Steamboat Springs A program that provides mentors to students in Routt County middle schools is in serious jeopardy because of a lack of funding, its new director said Wednesday.
Lane Malone, executive director of Partners in Routt County, said $77,000 in annual federal funding is about to run out for the local AmeriCorps program. For the past five years, the program has placed two adults, usually in their 20s, in Steamboat Springs, Hayden and South Routt middle schools. The school-based mentors provide tutoring, act--ivities and community service opportunities for students on a daily basis at a minimal cost to the school districts.
"They support kids in informal ways that regular staff members can't," Steamboat Springs Middle School counselor Margi Briggs-Casson said about the school's two mentors, Kyleigh DeMicco and Tim Gillespie. "Kyleigh and Tim are invaluable assets to the school."

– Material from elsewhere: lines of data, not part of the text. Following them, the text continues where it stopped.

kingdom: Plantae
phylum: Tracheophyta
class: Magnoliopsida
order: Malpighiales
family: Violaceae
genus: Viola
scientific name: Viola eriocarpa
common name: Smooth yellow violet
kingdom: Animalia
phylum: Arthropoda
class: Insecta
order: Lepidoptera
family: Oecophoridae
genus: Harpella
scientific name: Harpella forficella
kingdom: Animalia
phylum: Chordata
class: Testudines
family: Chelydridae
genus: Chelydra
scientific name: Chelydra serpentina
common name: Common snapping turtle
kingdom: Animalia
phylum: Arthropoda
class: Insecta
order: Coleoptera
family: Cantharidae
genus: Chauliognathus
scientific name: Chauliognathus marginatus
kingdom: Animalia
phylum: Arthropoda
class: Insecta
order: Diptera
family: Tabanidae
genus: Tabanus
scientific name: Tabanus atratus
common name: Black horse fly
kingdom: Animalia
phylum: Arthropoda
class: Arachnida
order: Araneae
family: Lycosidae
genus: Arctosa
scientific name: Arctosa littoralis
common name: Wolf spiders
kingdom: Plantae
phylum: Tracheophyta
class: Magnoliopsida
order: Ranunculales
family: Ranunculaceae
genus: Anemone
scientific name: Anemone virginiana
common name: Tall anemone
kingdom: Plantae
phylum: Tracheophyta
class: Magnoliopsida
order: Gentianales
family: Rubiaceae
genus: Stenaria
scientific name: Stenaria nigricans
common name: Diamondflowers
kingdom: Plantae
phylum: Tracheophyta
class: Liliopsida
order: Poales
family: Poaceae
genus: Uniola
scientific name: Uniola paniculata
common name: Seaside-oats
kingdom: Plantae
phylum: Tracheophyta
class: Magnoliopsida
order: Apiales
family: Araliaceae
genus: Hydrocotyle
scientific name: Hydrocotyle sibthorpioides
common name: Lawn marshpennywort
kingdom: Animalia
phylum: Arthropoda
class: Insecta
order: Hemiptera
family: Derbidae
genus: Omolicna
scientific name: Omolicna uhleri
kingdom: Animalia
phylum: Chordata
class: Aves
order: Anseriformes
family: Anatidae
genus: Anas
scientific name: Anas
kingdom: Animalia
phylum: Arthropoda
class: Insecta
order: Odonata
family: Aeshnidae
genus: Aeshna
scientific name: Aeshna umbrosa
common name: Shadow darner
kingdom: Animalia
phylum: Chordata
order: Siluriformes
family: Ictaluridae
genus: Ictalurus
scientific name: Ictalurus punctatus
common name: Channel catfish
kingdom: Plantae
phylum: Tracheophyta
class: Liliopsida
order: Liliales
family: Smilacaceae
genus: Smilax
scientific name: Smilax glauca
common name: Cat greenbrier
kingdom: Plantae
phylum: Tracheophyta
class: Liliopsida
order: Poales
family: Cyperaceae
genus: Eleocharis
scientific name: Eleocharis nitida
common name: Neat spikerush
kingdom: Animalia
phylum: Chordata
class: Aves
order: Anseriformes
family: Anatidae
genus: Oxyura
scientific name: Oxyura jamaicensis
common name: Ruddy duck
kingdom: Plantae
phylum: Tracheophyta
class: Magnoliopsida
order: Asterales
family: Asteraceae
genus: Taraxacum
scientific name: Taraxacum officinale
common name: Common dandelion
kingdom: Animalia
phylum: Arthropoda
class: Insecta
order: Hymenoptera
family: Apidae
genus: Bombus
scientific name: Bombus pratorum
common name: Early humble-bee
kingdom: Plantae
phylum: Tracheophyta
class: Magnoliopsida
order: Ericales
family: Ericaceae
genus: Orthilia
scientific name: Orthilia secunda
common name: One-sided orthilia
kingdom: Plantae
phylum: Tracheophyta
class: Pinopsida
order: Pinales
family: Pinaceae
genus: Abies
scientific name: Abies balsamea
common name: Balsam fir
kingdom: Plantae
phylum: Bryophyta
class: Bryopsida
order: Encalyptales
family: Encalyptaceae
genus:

School administrators in Hayden and South Routt have expressed similar sentiments about the work of AmeriCorps mentors.
In return for their 1,700 hours of service at local schools, the six Routt County mentors receive a weekly stipend of $300 and a one-time award of $4,725 that can be used for student loans or future school tuition.
Malone said the $77,000 in federal grants has funded the weekly stipends, money that makes it possible for the AmeriCorps mentors to live in Routt County. The loss of that money is making it difficult to recruit new mentors for next year, especially with Steamboat's high cost of living.
"It's really made the applicant pool shrink," AmeriCorps program director Hillary Ackerman said.
At this time last year, there were about 150 applicants for mentoring positions that began in August, Ackerman said. This year, there are 14 applicants.
"The first thing they ask about is the stipend," Ackerman said.
Ackerman works for Rocky Mountain Youth Corps, which has run the AmeriCorps program since its inception, but is transferring that management responsibility to Partners. Malone said Partners will be able to continue funding Ackerman's position and the monetary education awards for AmeriCorps mentors through a $10,000 grant from the Denver-based Daniels Fund and local support from United Way, the Human Resources Coalition and the Craig-Scheckman Family Foundation.
To offset the likely loss of the weekly stipends, Malone is searching for "creative resources" from the community, such as housing assistance or other donations.
"This is definitely an urgent plea for help," Malone said. "You can't rely on fickle federal funds."